NAACP Organizes Ministers for GOTV, Citing Photo ID Law

CHATTANOOGA, Tenn. (AP) — The NAACP in Chattanooga is helping lead a statewide effort to recruit black ministers to get out the vote.
Joe Rowe, vice president of the Chattanooga-Hamilton County NAACP, told the Chattanooga Times Free Press that nearly two-dozen ministers from different denominations already are involved (http://bit.ly/y8JXwF). From now until the presidential election in November, the ministers will organize marches, host voter registration drives and offer transportation to the polls.

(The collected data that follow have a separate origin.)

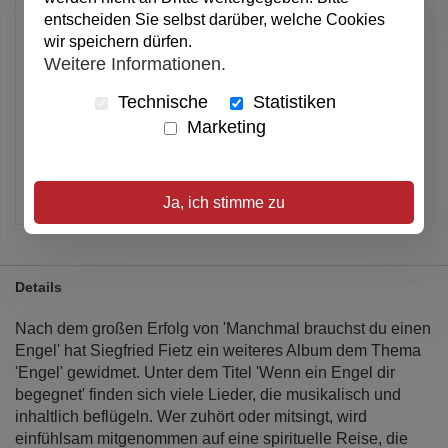
entscheiden Sie selbst darüber, welche Cookies
In den Warenkorb
wir speichern dürfen.
Weitere Informationen.
Technische
Statistiken
Alle Preise inkl. MwSt.
Marketing
Verfügbar
Artikel merken
Ja, ich stimme zu
Details
Nach dem großen Erfolg von 'Manchmal brauchst du einen
Engel' hat Siegfried Fietz ein weiteres Album dem Thema
'Engel' gewidmet. Unter dem Titel 'Wenn ein Engel dir
begegnet' finden sich viele Lieder, die musikalisch und
inhaltlich beflügeln. Wer zuhört oder mitsingt, wird
einfühlsam mitgenommen auf eine spirituelle Reise, die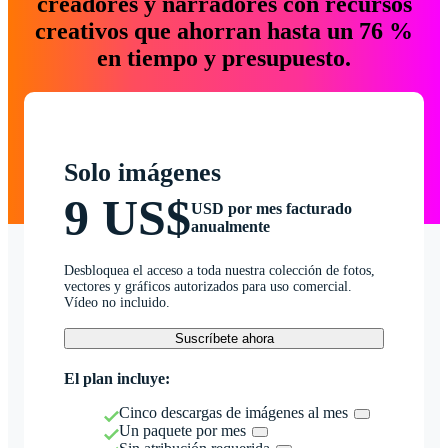
creadores y narradores con recursos
creativos que ahorran hasta un 76 %
en tiempo y presupuesto.
Solo imágenes
9 US$
USD por mes facturado
anualmente
Desbloquea el acceso a toda nuestra colección de fotos,
vectores y gráficos autorizados para uso comercial.
Vídeo no incluido.
Suscríbete ahora
El plan incluye:
Cinco descargas de imágenes al mes
Un paquete por mes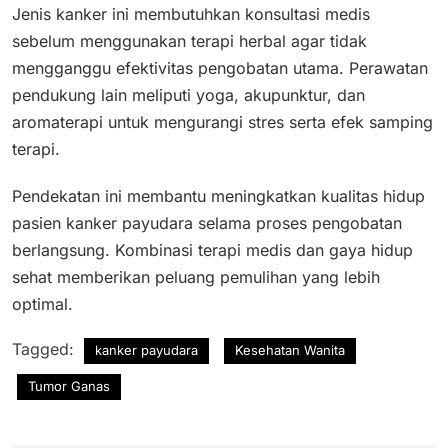
Jenis kanker ini membutuhkan konsultasi medis
sebelum menggunakan terapi herbal agar tidak
mengganggu efektivitas pengobatan utama. Perawatan
pendukung lain meliputi yoga, akupunktur, dan
aromaterapi untuk mengurangi stres serta efek samping
terapi.
Pendekatan ini membantu meningkatkan kualitas hidup
pasien kanker payudara selama proses pengobatan
berlangsung. Kombinasi terapi medis dan gaya hidup
sehat memberikan peluang pemulihan yang lebih
optimal.
Tagged:
kanker payudara
Kesehatan Wanita
Tumor Ganas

The Rev. Jeffrey Wilson, pastor of Chattanooga’s New United Missionary Baptist Church, said, “We want to send out notice to the elected officials and the powers that be. We want to let them know that we are concerned, we vote and we care about what’s going on in this community.”
The NAACP effort was prompted by concerns that a new requirement for voters to show photo identification at the polls could disenfranchise thousands.

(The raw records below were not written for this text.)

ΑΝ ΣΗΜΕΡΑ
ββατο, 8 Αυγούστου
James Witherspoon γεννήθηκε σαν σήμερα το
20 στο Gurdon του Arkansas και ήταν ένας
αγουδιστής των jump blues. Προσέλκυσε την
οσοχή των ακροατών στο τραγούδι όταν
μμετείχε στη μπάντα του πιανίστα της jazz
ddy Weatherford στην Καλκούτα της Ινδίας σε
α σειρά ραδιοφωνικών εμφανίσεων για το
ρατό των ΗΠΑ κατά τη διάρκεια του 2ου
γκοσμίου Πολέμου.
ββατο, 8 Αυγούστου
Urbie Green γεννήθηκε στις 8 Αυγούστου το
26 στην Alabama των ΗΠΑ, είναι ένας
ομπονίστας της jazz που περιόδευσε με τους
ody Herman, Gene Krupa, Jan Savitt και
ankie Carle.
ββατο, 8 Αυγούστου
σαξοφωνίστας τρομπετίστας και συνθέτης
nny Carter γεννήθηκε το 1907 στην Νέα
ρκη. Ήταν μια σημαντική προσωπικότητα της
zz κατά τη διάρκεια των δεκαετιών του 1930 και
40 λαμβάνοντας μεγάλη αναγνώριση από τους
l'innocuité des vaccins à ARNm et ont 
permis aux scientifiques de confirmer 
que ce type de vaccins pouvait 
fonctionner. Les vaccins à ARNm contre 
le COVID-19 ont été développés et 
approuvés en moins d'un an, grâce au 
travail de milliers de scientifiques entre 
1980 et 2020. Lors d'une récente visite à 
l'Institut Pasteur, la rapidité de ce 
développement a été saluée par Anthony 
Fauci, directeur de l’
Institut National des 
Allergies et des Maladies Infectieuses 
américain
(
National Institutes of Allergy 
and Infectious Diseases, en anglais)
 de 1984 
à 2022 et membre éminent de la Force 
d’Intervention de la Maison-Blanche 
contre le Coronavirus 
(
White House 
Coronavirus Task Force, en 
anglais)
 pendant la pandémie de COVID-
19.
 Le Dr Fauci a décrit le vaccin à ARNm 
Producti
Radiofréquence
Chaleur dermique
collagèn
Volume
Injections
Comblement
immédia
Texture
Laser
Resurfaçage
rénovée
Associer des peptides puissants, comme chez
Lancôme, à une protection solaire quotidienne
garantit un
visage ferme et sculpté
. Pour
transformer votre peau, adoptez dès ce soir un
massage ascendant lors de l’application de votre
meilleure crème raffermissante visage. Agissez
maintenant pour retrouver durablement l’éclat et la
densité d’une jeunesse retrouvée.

Republicans sponsored Tennessee’s voter ID law, saying it would combat voter fraud. But many Democrats say the law will discourage voters who tend to vote for their candidates, such as the poor, minorities and students.

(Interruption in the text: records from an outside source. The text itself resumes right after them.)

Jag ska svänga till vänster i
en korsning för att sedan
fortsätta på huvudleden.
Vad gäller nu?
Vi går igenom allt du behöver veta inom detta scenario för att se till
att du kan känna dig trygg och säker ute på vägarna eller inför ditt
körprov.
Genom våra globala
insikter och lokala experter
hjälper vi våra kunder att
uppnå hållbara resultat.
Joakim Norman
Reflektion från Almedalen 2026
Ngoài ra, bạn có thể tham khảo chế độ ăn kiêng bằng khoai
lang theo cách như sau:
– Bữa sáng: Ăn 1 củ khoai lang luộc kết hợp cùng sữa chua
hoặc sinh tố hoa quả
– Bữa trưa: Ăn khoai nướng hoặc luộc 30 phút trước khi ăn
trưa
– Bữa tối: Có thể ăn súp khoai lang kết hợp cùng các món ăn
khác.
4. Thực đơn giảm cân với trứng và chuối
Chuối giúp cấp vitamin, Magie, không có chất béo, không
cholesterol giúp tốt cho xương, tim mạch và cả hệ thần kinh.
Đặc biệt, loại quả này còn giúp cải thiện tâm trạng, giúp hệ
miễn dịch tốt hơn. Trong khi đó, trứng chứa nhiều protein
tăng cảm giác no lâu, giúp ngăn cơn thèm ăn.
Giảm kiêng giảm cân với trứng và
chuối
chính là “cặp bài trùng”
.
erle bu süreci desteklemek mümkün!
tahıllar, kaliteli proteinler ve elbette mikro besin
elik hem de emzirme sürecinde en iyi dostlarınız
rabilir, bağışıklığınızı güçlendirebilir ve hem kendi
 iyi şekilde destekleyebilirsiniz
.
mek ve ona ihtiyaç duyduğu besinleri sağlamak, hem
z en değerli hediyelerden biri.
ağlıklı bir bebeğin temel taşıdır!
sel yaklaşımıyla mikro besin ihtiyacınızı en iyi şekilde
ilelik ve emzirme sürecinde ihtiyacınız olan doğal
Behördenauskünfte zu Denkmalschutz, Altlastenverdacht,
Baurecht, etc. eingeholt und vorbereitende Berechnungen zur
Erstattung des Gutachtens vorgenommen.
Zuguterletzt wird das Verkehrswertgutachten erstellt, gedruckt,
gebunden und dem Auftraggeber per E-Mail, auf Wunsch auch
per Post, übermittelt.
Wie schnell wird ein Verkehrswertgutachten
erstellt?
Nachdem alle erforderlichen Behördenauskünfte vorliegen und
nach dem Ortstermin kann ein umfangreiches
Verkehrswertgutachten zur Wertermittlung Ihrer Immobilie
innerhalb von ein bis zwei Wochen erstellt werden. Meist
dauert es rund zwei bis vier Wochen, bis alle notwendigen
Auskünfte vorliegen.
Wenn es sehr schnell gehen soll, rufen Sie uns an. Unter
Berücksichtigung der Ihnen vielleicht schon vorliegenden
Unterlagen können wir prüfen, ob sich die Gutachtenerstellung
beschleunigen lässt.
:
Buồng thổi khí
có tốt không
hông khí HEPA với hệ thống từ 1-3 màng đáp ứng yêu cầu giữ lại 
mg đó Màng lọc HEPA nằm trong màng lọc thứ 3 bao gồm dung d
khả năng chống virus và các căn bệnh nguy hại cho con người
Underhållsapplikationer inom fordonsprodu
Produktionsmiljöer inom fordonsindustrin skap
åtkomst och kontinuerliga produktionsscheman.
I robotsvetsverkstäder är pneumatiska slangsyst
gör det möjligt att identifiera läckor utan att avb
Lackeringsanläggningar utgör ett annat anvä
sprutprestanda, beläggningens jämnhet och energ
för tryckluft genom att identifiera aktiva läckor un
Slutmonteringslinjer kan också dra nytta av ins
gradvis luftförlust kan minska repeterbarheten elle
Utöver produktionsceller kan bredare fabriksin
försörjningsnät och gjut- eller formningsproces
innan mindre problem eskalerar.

Most forms of state or federally issued identification are acceptable at the polls. The state estimates that about 126,000 registered voters in Tennessee could be affected. About 15,000 people have received government IDs for voting since the law was approved last year. It went into effect in January.
In all, 15 states are expected to have photo ID laws in place by the November elections, according to the National Conference of State Legislatures, and NAACP chapters across the nation are involved in the get-out-the-vote effort.
The theme of the campaign is “Still in Crisis,” a reference to the civil rights struggle of the 1950s and 1960s.
And the Rev. Kenneth Love, pastor of St. Paul AME Church and executive director of the Hamilton County Democratic Party, said that just as ministers led marches for voting rights in the 1960s, they are leading the fight to maintain those rights in 2012.